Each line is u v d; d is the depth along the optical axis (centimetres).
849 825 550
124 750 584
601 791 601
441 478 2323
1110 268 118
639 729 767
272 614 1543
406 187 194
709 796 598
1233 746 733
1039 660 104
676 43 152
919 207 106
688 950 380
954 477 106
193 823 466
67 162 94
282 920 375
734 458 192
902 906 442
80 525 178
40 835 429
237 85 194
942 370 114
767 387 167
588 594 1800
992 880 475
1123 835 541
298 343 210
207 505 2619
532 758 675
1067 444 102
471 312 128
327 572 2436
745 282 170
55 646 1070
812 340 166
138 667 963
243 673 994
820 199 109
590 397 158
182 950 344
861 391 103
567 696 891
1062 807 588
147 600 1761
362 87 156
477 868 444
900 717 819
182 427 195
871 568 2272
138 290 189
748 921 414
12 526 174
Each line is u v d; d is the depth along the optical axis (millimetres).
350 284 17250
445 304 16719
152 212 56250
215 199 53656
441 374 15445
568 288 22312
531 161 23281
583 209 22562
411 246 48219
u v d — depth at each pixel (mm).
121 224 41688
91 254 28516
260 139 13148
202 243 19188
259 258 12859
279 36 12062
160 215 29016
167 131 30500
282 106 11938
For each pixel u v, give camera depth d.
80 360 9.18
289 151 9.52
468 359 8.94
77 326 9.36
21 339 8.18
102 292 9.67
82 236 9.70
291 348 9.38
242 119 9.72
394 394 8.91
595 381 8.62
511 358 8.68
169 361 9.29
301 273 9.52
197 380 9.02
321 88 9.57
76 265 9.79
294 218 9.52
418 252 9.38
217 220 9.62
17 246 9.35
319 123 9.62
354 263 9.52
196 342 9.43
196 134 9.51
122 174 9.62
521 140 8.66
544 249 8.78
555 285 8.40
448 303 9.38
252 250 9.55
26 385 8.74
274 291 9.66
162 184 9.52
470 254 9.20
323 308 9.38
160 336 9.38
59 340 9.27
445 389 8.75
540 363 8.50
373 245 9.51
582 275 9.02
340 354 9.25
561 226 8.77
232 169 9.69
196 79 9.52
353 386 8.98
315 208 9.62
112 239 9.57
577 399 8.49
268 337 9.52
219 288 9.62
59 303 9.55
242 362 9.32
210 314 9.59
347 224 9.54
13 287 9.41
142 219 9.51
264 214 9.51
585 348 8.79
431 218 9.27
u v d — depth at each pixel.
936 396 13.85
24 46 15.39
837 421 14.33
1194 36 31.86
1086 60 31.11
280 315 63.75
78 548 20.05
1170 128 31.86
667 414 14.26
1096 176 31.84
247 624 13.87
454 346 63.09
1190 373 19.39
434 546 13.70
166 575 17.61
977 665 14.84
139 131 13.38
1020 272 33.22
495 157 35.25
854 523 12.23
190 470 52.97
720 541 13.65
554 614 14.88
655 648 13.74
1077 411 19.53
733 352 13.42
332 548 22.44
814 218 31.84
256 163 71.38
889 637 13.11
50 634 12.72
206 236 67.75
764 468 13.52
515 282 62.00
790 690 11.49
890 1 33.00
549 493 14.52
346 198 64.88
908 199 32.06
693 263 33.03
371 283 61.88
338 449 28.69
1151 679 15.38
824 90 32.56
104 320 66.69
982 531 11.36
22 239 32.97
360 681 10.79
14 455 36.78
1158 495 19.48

---

Reproduce the entire listing so that it matches the original in every line.

**Solution below:**
Each line is u v d; d is the depth along the optical axis (centimetres).
849 825 550
124 750 584
601 791 601
441 478 2323
1110 268 118
639 729 767
272 614 1543
406 187 194
709 796 598
1233 746 733
1039 660 104
676 43 152
919 207 106
688 950 380
954 477 106
193 823 466
67 162 94
282 920 375
734 458 192
902 906 442
80 525 178
40 835 429
237 85 194
942 370 114
767 387 167
588 594 1800
992 880 475
1123 835 541
298 343 210
207 505 2619
532 758 675
1067 444 102
471 312 128
327 572 2436
745 282 170
55 646 1070
812 340 166
138 667 963
243 673 994
820 199 109
590 397 158
182 950 344
861 391 103
567 696 891
1062 807 588
147 600 1761
362 87 156
477 868 444
900 717 819
182 427 195
871 568 2272
138 290 189
748 921 414
12 526 174
Each line is u v d; d is the depth along the optical axis (millimetres).
350 284 17250
445 304 16719
152 212 56250
215 199 53656
441 374 15445
568 288 22312
531 161 23281
583 209 22562
411 246 48219
u v d — depth at each pixel (mm).
121 224 41688
91 254 28516
260 139 13148
202 243 19188
259 258 12859
279 36 12062
160 215 29016
167 131 30500
282 106 11938
For each pixel u v, give camera depth d.
80 360 9.18
289 151 9.52
468 359 8.94
77 326 9.36
21 339 8.18
102 292 9.67
82 236 9.70
291 348 9.38
242 119 9.72
394 394 8.91
595 381 8.62
511 358 8.68
169 361 9.29
301 273 9.52
197 380 9.02
321 88 9.57
76 265 9.79
294 218 9.52
418 252 9.38
217 220 9.62
17 246 9.35
319 123 9.62
354 263 9.52
196 342 9.43
196 134 9.51
122 174 9.62
521 140 8.66
544 249 8.78
555 285 8.40
448 303 9.38
252 250 9.55
26 385 8.74
274 291 9.66
162 184 9.52
470 254 9.20
323 308 9.38
160 336 9.38
59 340 9.27
445 389 8.75
540 363 8.50
373 245 9.51
582 275 9.02
340 354 9.25
561 226 8.77
232 169 9.69
196 79 9.52
353 386 8.98
315 208 9.62
112 239 9.57
577 399 8.49
268 337 9.52
219 288 9.62
59 303 9.55
242 362 9.32
210 314 9.59
347 224 9.54
13 287 9.41
142 219 9.51
264 214 9.51
585 348 8.79
431 218 9.27
u v d — depth at each pixel.
936 396 13.85
24 46 15.39
837 421 14.33
1194 36 31.86
1086 60 31.11
280 315 63.75
78 548 20.05
1170 128 31.86
667 414 14.26
1096 176 31.84
247 624 13.87
454 346 63.09
1190 373 19.39
434 546 13.70
166 575 17.61
977 665 14.84
139 131 13.38
1020 272 33.22
495 157 35.25
854 523 12.23
190 470 52.97
720 541 13.65
554 614 14.88
655 648 13.74
1077 411 19.53
733 352 13.42
332 548 22.44
814 218 31.84
256 163 71.38
889 637 13.11
50 634 12.72
206 236 67.75
764 468 13.52
515 282 62.00
790 690 11.49
890 1 33.00
549 493 14.52
346 198 64.88
908 199 32.06
693 263 33.03
371 283 61.88
338 449 28.69
1151 679 15.38
824 90 32.56
104 320 66.69
982 531 11.36
22 239 32.97
360 681 10.79
14 455 36.78
1158 495 19.48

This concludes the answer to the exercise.